*WHAT IS NEEDED:* Return all of the entries exactly, but do not include the pictures.

Stored data entries
[Start of Attachment]

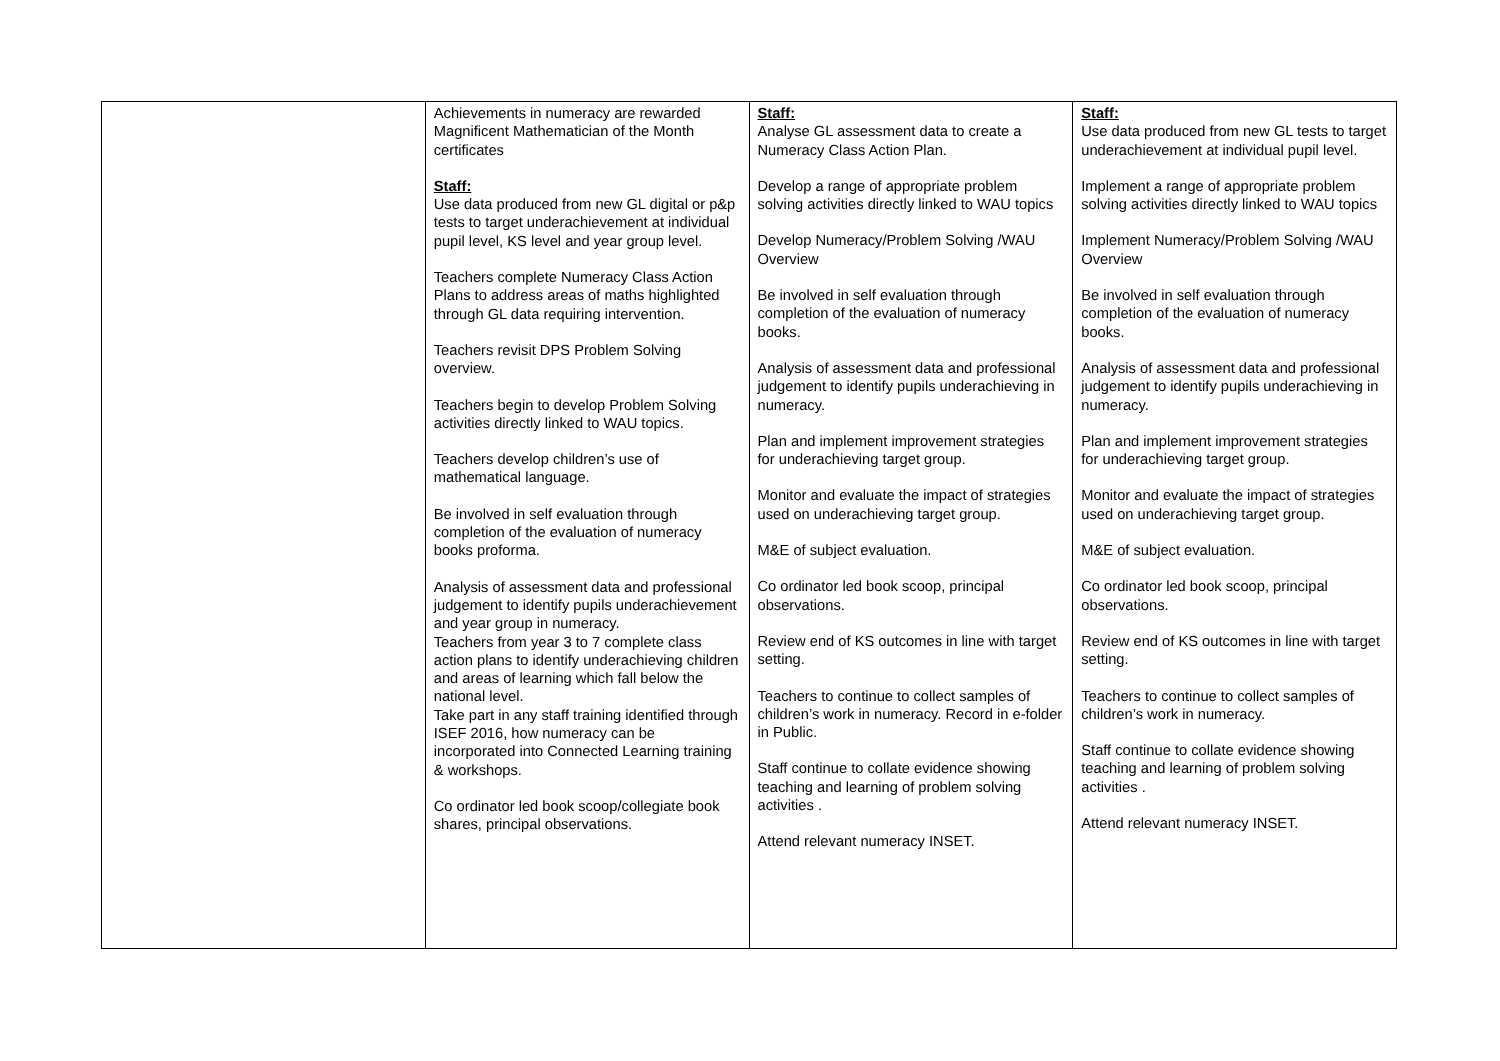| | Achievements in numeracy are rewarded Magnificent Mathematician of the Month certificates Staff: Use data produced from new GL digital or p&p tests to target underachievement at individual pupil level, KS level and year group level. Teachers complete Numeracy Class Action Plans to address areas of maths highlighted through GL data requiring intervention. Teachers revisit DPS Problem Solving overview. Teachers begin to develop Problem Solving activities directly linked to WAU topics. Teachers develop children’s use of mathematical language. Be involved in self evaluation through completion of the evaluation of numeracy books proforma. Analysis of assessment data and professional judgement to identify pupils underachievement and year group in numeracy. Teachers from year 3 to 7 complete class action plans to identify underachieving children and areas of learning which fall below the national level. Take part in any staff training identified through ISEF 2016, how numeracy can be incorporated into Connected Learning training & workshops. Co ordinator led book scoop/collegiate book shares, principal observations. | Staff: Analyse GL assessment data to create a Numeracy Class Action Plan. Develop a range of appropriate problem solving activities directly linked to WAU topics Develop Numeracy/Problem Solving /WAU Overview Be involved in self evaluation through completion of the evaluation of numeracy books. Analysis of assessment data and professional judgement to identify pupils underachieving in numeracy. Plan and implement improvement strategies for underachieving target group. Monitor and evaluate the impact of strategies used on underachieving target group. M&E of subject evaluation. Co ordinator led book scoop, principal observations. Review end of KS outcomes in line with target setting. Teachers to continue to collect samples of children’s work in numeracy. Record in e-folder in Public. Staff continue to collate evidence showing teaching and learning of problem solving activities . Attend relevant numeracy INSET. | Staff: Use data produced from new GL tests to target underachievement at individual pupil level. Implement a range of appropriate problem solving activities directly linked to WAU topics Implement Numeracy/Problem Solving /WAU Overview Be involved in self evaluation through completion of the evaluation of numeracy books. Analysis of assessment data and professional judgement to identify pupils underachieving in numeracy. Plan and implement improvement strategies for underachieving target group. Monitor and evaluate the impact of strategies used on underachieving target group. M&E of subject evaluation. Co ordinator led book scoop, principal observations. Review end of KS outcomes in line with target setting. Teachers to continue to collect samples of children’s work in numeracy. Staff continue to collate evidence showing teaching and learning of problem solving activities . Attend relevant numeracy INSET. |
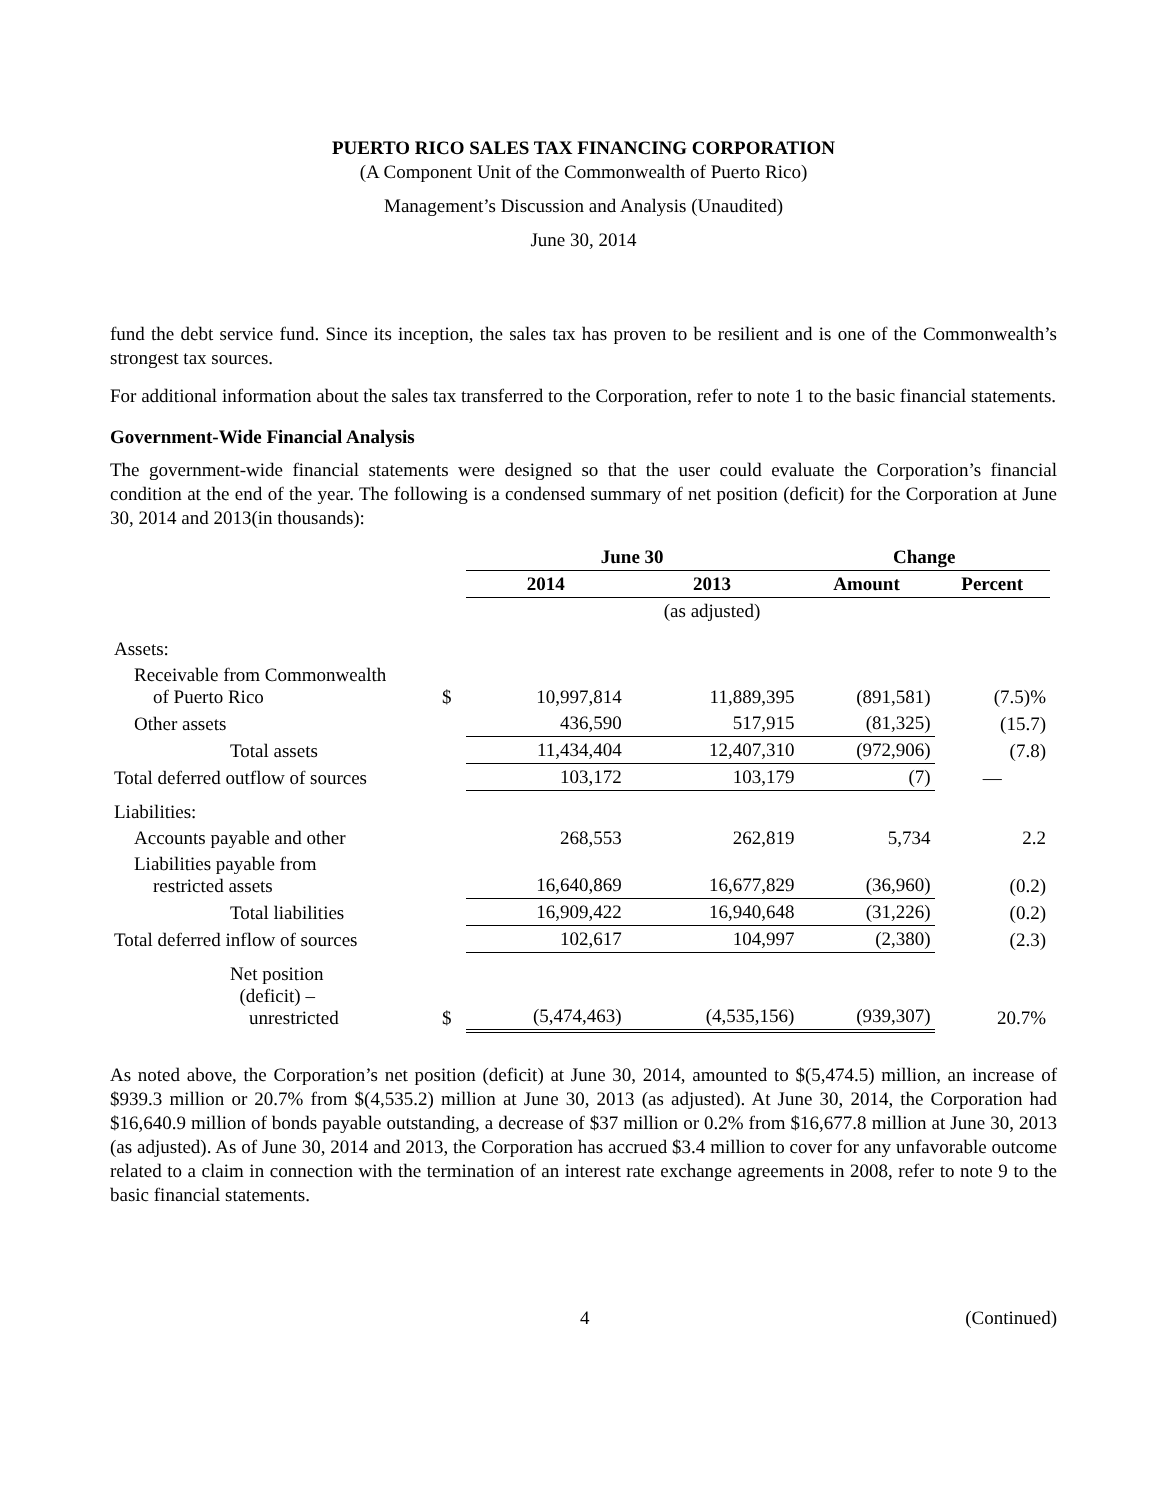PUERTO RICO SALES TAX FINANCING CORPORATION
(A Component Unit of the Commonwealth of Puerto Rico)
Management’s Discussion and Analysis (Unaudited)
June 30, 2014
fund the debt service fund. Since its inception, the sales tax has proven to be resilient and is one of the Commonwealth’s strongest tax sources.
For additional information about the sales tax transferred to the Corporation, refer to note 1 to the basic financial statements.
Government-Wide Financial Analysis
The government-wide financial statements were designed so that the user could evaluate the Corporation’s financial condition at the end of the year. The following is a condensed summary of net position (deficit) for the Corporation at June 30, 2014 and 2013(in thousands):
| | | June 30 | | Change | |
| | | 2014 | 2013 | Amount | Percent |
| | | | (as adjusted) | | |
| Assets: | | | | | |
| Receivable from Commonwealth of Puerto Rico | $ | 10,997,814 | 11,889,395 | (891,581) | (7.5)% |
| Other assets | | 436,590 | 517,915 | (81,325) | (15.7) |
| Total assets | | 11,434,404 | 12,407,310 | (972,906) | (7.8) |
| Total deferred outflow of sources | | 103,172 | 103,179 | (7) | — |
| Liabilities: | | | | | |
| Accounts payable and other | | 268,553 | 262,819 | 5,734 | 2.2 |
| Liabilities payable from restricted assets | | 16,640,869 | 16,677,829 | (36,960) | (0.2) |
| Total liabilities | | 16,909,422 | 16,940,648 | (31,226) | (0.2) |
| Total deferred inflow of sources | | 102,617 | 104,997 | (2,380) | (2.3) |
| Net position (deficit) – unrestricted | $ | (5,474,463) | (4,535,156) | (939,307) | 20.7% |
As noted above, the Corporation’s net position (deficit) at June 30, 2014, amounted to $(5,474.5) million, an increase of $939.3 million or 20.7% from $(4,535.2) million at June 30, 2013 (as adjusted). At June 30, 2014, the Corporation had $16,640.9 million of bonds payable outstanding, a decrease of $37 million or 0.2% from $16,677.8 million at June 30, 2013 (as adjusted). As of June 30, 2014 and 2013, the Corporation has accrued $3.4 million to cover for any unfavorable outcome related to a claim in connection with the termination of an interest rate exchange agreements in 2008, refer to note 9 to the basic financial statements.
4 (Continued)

[End of Attachment]

*ANSWER TO THIS TASK:*
| | Achievements in numeracy are rewarded Magnificent Mathematician of the Month certificates Staff: Use data produced from new GL digital or p&p tests to target underachievement at individual pupil level, KS level and year group level. Teachers complete Numeracy Class Action Plans to address areas of maths highlighted through GL data requiring intervention. Teachers revisit DPS Problem Solving overview. Teachers begin to develop Problem Solving activities directly linked to WAU topics. Teachers develop children’s use of mathematical language. Be involved in self evaluation through completion of the evaluation of numeracy books proforma. Analysis of assessment data and professional judgement to identify pupils underachievement and year group in numeracy. Teachers from year 3 to 7 complete class action plans to identify underachieving children and areas of learning which fall below the national level. Take part in any staff training identified through ISEF 2016, how numeracy can be incorporated into Connected Learning training & workshops. Co ordinator led book scoop/collegiate book shares, principal observations. | Staff: Analyse GL assessment data to create a Numeracy Class Action Plan. Develop a range of appropriate problem solving activities directly linked to WAU topics Develop Numeracy/Problem Solving /WAU Overview Be involved in self evaluation through completion of the evaluation of numeracy books. Analysis of assessment data and professional judgement to identify pupils underachieving in numeracy. Plan and implement improvement strategies for underachieving target group. Monitor and evaluate the impact of strategies used on underachieving target group. M&E of subject evaluation. Co ordinator led book scoop, principal observations. Review end of KS outcomes in line with target setting. Teachers to continue to collect samples of children’s work in numeracy. Record in e-folder in Public. Staff continue to collate evidence showing teaching and learning of problem solving activities . Attend relevant numeracy INSET. | Staff: Use data produced from new GL tests to target underachievement at individual pupil level. Implement a range of appropriate problem solving activities directly linked to WAU topics Implement Numeracy/Problem Solving /WAU Overview Be involved in self evaluation through completion of the evaluation of numeracy books. Analysis of assessment data and professional judgement to identify pupils underachieving in numeracy. Plan and implement improvement strategies for underachieving target group. Monitor and evaluate the impact of strategies used on underachieving target group. M&E of subject evaluation. Co ordinator led book scoop, principal observations. Review end of KS outcomes in line with target setting. Teachers to continue to collect samples of children’s work in numeracy. Staff continue to collate evidence showing teaching and learning of problem solving activities . Attend relevant numeracy INSET. |
PUERTO RICO SALES TAX FINANCING CORPORATION
(A Component Unit of the Commonwealth of Puerto Rico)
Management’s Discussion and Analysis (Unaudited)
June 30, 2014
fund the debt service fund. Since its inception, the sales tax has proven to be resilient and is one of the Commonwealth’s strongest tax sources.
For additional information about the sales tax transferred to the Corporation, refer to note 1 to the basic financial statements.
Government-Wide Financial Analysis
The government-wide financial statements were designed so that the user could evaluate the Corporation’s financial condition at the end of the year. The following is a condensed summary of net position (deficit) for the Corporation at June 30, 2014 and 2013(in thousands):
| | | June 30 | | Change | |
| | | 2014 | 2013 | Amount | Percent |
| | | | (as adjusted) | | |
| Assets: | | | | | |
| Receivable from Commonwealth of Puerto Rico | $ | 10,997,814 | 11,889,395 | (891,581) | (7.5)% |
| Other assets | | 436,590 | 517,915 | (81,325) | (15.7) |
| Total assets | | 11,434,404 | 12,407,310 | (972,906) | (7.8) |
| Total deferred outflow of sources | | 103,172 | 103,179 | (7) | — |
| Liabilities: | | | | | |
| Accounts payable and other | | 268,553 | 262,819 | 5,734 | 2.2 |
| Liabilities payable from restricted assets | | 16,640,869 | 16,677,829 | (36,960) | (0.2) |
| Total liabilities | | 16,909,422 | 16,940,648 | (31,226) | (0.2) |
| Total deferred inflow of sources | | 102,617 | 104,997 | (2,380) | (2.3) |
| Net position (deficit) – unrestricted | $ | (5,474,463) | (4,535,156) | (939,307) | 20.7% |
As noted above, the Corporation’s net position (deficit) at June 30, 2014, amounted to $(5,474.5) million, an increase of $939.3 million or 20.7% from $(4,535.2) million at June 30, 2013 (as adjusted). At June 30, 2014, the Corporation had $16,640.9 million of bonds payable outstanding, a decrease of $37 million or 0.2% from $16,677.8 million at June 30, 2013 (as adjusted). As of June 30, 2014 and 2013, the Corporation has accrued $3.4 million to cover for any unfavorable outcome related to a claim in connection with the termination of an interest rate exchange agreements in 2008, refer to note 9 to the basic financial statements.
4 (Continued)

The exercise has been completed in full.